* _Required work_: List every line in the data that contains the string "rangeland", treating uppercase and lowercase as different.

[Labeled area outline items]
+ + +

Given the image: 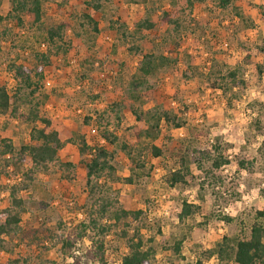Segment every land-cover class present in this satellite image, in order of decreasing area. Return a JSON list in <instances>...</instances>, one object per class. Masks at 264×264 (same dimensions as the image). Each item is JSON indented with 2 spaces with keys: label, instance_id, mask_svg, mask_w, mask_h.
Here are the masks:
<instances>
[{
  "label": "rangeland",
  "instance_id": "rangeland-1",
  "mask_svg": "<svg viewBox=\"0 0 264 264\" xmlns=\"http://www.w3.org/2000/svg\"><path fill=\"white\" fill-rule=\"evenodd\" d=\"M53 1L62 5L44 3L43 28L62 18L68 19L70 27L61 48L56 52L52 49L50 62L44 67L42 92L47 94V100L41 111L51 118L52 128L62 140L75 139L76 143H66L58 152L62 162L74 166L63 172L50 165L48 171L36 172L28 188L19 195L35 200L41 208L31 204V209L22 214V224L57 231L59 227L69 230L84 219L85 163L90 154L80 153L78 147L82 137L88 146L112 149L98 131L97 114L101 113L102 124L118 132L129 144L154 142L164 146L158 157L143 152L146 167L150 166L147 176L130 184L110 183L107 190L125 209L144 212L151 226L143 229L144 237L154 235L153 264H195V253L212 247L222 235L246 237L257 211L264 210V70L259 73L251 59L253 55L264 67V0H230L226 8L213 0H193L190 10L181 6L185 0H173L175 8H171L170 0H111L104 12L96 15L97 34L83 18L89 11L86 0ZM10 2L0 0L1 15L7 13ZM168 8L171 15L180 16L185 26L177 34L171 32V24L161 19L162 11ZM144 18L154 26L141 33L142 39L137 42L140 51L129 50L136 42L119 40L111 21L117 22L115 26L124 23L132 30L133 23ZM47 46L44 32L33 28L28 16L20 27L8 20L0 23V81L9 93L15 81L8 64L33 66V54L45 52ZM150 52L171 59L150 82L158 84L175 111L183 109L182 126L174 128L162 123V133L154 141L136 137L132 129L136 120L129 110L122 109L118 121L113 112L103 113L125 94L142 54ZM230 69H236L238 76L234 80L227 78L225 91L211 87L212 80ZM131 104L138 106L137 102ZM29 129L21 116L0 114V137L10 139L15 150L28 141ZM172 136L182 142L179 144L190 162L185 181L174 186L166 180L168 173L178 167V158L171 154L177 149ZM210 144L216 146L211 154L221 153L228 162L212 169L213 176L207 178L210 161H200L198 150ZM4 158L0 152V207L8 204L7 191L2 187L14 180L12 167L5 166ZM114 163L119 177L130 174V161L123 151H116ZM183 198L204 208L203 213L208 215L206 223L200 224L201 214L178 221ZM218 214L233 220L225 222L218 219ZM260 219L264 221V217ZM117 231L113 228L105 238L111 264H120L127 250L123 240L116 237ZM93 236V231L88 230L76 249L83 252ZM179 239L181 250L175 253L172 244ZM11 243V252L0 251V264L17 255L26 257L30 264H43L48 259L54 260V264H66L59 247L49 248L46 241L26 245L14 238ZM201 264L235 263H220L212 256L204 258Z\"/></svg>",
  "mask_w": 264,
  "mask_h": 264
},
{
  "label": "trees",
  "instance_id": "trees-1",
  "mask_svg": "<svg viewBox=\"0 0 264 264\" xmlns=\"http://www.w3.org/2000/svg\"><path fill=\"white\" fill-rule=\"evenodd\" d=\"M48 1L57 6L62 5L53 0H11L7 13L5 15L0 14V23L8 20L19 27L22 26L24 17L28 16L31 18L33 28L44 32L48 44L45 52L33 54L35 60L33 66L16 62L8 64L15 81L11 93L0 81V114H9L14 118L21 116L30 125L28 141L21 144L17 150H15L10 139L0 137L1 155L5 157V166L12 167L14 176L11 184L2 187L7 191L8 204L0 207V251L11 252L10 245L14 238H17V243L26 245L42 244L46 241L49 243V248L59 247V253L66 264H111L105 238L113 228H117L116 237L123 240L127 249L121 256L120 264H153L156 257L153 245L154 235L144 237L143 229L151 228L144 212L140 209H125L115 196L107 194V190H110V183L122 181L130 184L144 175L147 176L150 166L146 167V162L142 158L143 152L146 150L153 157H158L163 154L164 146L154 142H148L144 145L129 144L127 140L120 138L118 132L102 124L101 116L103 115L101 113L97 114L98 131L101 138L110 144L112 149L105 146H88L82 137L78 147L80 153L89 152L90 154V158L85 163L87 195L86 201L82 204L84 219L69 230L59 227L57 231H52L47 227L22 224V214L31 209V204L41 208L35 200H29V198L19 195L22 190L28 188L36 172L38 170L46 172L50 165L56 166L63 172L74 166L70 162H62L58 152L66 143H76L75 139L62 140L58 132L52 128L51 118L43 115L41 111L47 100V94L42 92L44 67L50 62L52 49L56 52L61 48V42L70 27L68 19L62 18L56 24L43 28V6ZM127 1L144 3L146 0ZM170 1L173 6L171 8H175L176 0L175 2ZM213 1L221 8H226L230 3V0ZM110 2L111 0L85 1L89 11L83 14V18L85 23L90 25L93 33L97 34L99 30L96 15L99 12H104ZM192 4L193 0H185L181 6H186L190 10ZM161 19L172 25L171 32L175 34L185 29L180 16L171 15L170 8L162 11ZM115 23L117 22L111 21V27L113 26L119 34L118 39L125 43L135 41L136 44L129 46V50L136 49L137 51H140L137 42L142 39L141 33L154 26V23L147 18L135 21L132 30H128L124 23H118L116 26ZM257 48L261 49L260 46ZM251 59L254 60L257 71L261 73L264 70L262 62L255 60L253 55H251ZM170 62L171 59L162 54L143 53L125 94L121 96L120 100L109 104L103 113L113 112L118 121L120 111L122 109L129 110L136 120V124L132 126L136 137H145L152 141L158 139L162 133V123L174 128L182 126L183 109L178 108L175 111L169 104L167 95L163 96L158 84L150 82V79L158 75L160 67L168 65ZM237 74L236 69H230L224 75L220 74L218 79L212 80L210 85L214 89L221 88L225 91L227 78L234 80L237 78ZM131 102H137L138 106H132ZM170 139L177 146L176 152L171 154L178 158V167L168 173L166 180L170 186H174L185 181V176L189 173L190 162L188 153H184L179 144L182 142L173 136ZM215 147L210 144L198 150L200 161H210V167L206 171L207 178L213 176L212 169L219 168L228 162V158L221 153L211 154L212 148ZM117 150L123 151L130 161V174L124 177L117 175V168L114 163ZM238 163L241 167L244 166L242 160H239ZM202 184H204L203 180ZM203 212L206 211L199 203L183 198L177 213L178 221L184 222L189 216L201 214L203 222L200 224L206 223L208 215ZM256 215L257 218L251 223L246 237L222 235L212 247L204 248L195 253V264H201L204 258L212 256H215L220 263L232 261L235 264H264V221L260 219L264 217V210H258ZM217 217L225 222L233 220L226 215L218 214ZM119 224L121 227L118 226ZM88 230H92L95 236L91 239L90 245L80 253L76 247L83 240ZM159 231L157 226V232ZM181 244L182 239L174 241L172 249L175 253L180 252ZM48 261L51 264L55 263L54 260L48 259L43 261V264ZM4 264H30V260L21 255L10 256Z\"/></svg>",
  "mask_w": 264,
  "mask_h": 264
},
{
  "label": "built area",
  "instance_id": "built-area-1",
  "mask_svg": "<svg viewBox=\"0 0 264 264\" xmlns=\"http://www.w3.org/2000/svg\"><path fill=\"white\" fill-rule=\"evenodd\" d=\"M223 44H224L225 46L227 45V43H225V42H224Z\"/></svg>",
  "mask_w": 264,
  "mask_h": 264
}]
</instances>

+ + +

* _Task solution_:
  "label": "rangeland",
  "instance_id": "rangeland-1",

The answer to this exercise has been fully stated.